A new AICPA report, Agile Finance Unleashed, finds 90% of finance teams do not think they have the skills they need to support their organisation’s digital ambitions.
‘Digital ambitions’ is such an amorphous term that it’s easy to simply shrug. But it’s really about best practice and what the market demands, said Peter Simons, the AICPA’s associate director of finance transformation.
“Digital businesses want to go further. It’s not just about efficiency. Not just removing costs, it’s about operational excellence. There’s an awful lot of focus on customer experience, but you can’t deliver that if the processes beneath it aren’t working.
“The ones that are working aren’t just seeking efficiency. They’re using advanced analytics, what’s called pre-financial information. They’re not just helping the business with finance processes. It’s a strategic overview and constantly allocating its resources.”
The allocation of resources, in particular, is a critical point. In a recent conversation with AccountingWEB, Workday’s Frederic Portal observed that the relationship between CIO and CFO is getting tighter and tighter, if not outright merging.
This is reflected in Workday’s own research: three-quarters of UK CFOs surveyed said they needed to work more closely with their IT teams.
Then there’s the talent issue. “The teams are shrinking, they’re smaller, they need more flexible people,” said Portal.

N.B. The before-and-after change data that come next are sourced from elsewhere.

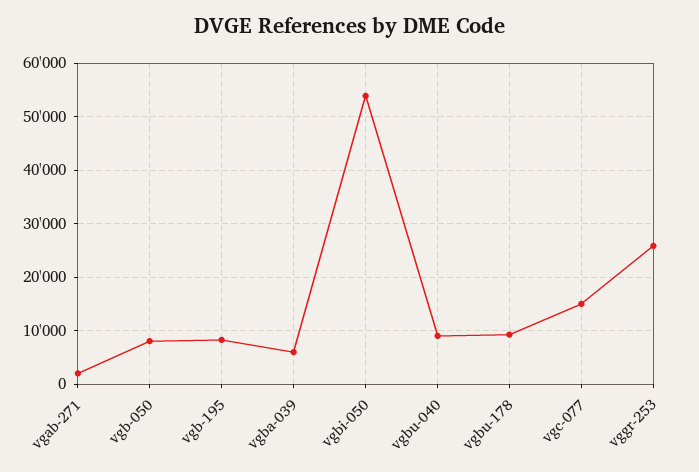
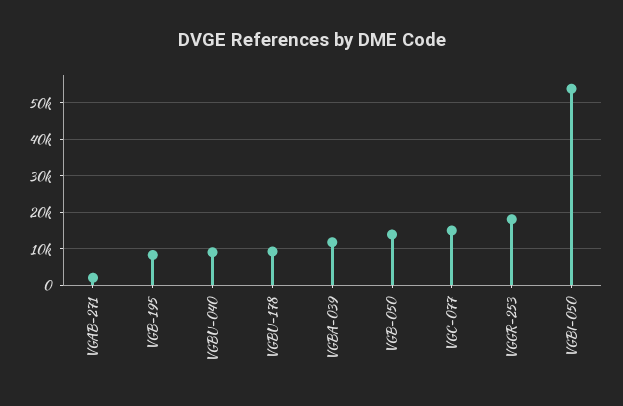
vgb-050: 8000 -> 14000
vgba-039: 6000 -> 12000
vggr-253: 26000 -> 18000

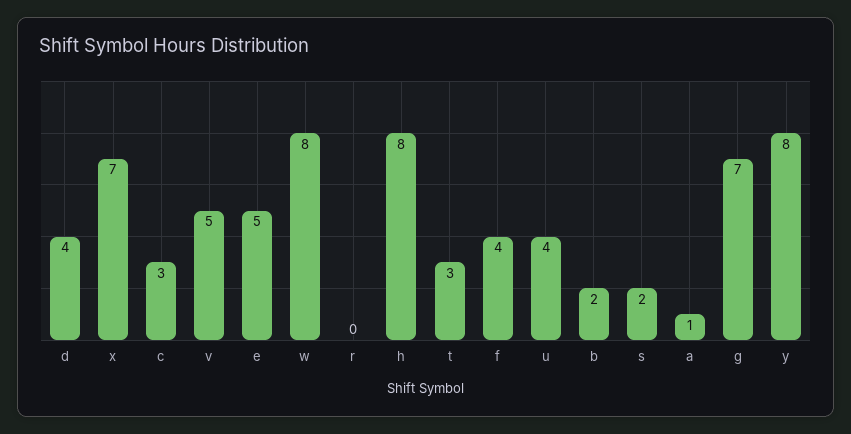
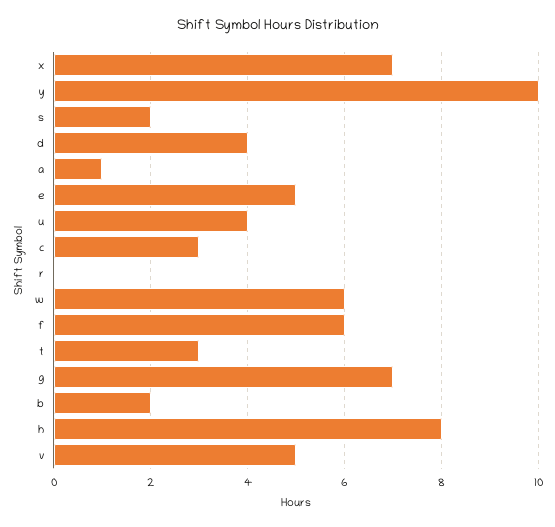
w: 8 -> 6
f: 4 -> 6
y: 8 -> 10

Although it’s getting better as the workforce adapts, Portal said, there’s still a substantial shortage.
The CFOs in the Workday survey cited “a lack of skills” as their greatest challenge, and nearly three-quarters of financial leaders feel their finance teams are being held back by a lack of digital talent.
And, in effect, the people leading these teams must adapt too, he said. For Portal, it’s a question of what sort of finance leader will attract data analysts or systems specialists. “These people are look for the vision, where the CFO wants to drive their finance department.
“The CFO should position their finance office as a key stakeholder in the business. You are going to have more of a chance to bring these people in. Do I want to work on a finance department if my interest isn’t accounting?”
The omnivorous CFO
The new finance leader, in Portal’s estimation, is omnivorous. Perfectly at home discussing computer systems and data and, of course, the more traditional remit of accounting.
Although the CFO’s portfolio has broadened, traditional skills are not less important. “There’s a gap between analytics insight and commercial insight,” said the AICPA’s Simons. “That’s why you still need the finance people there.”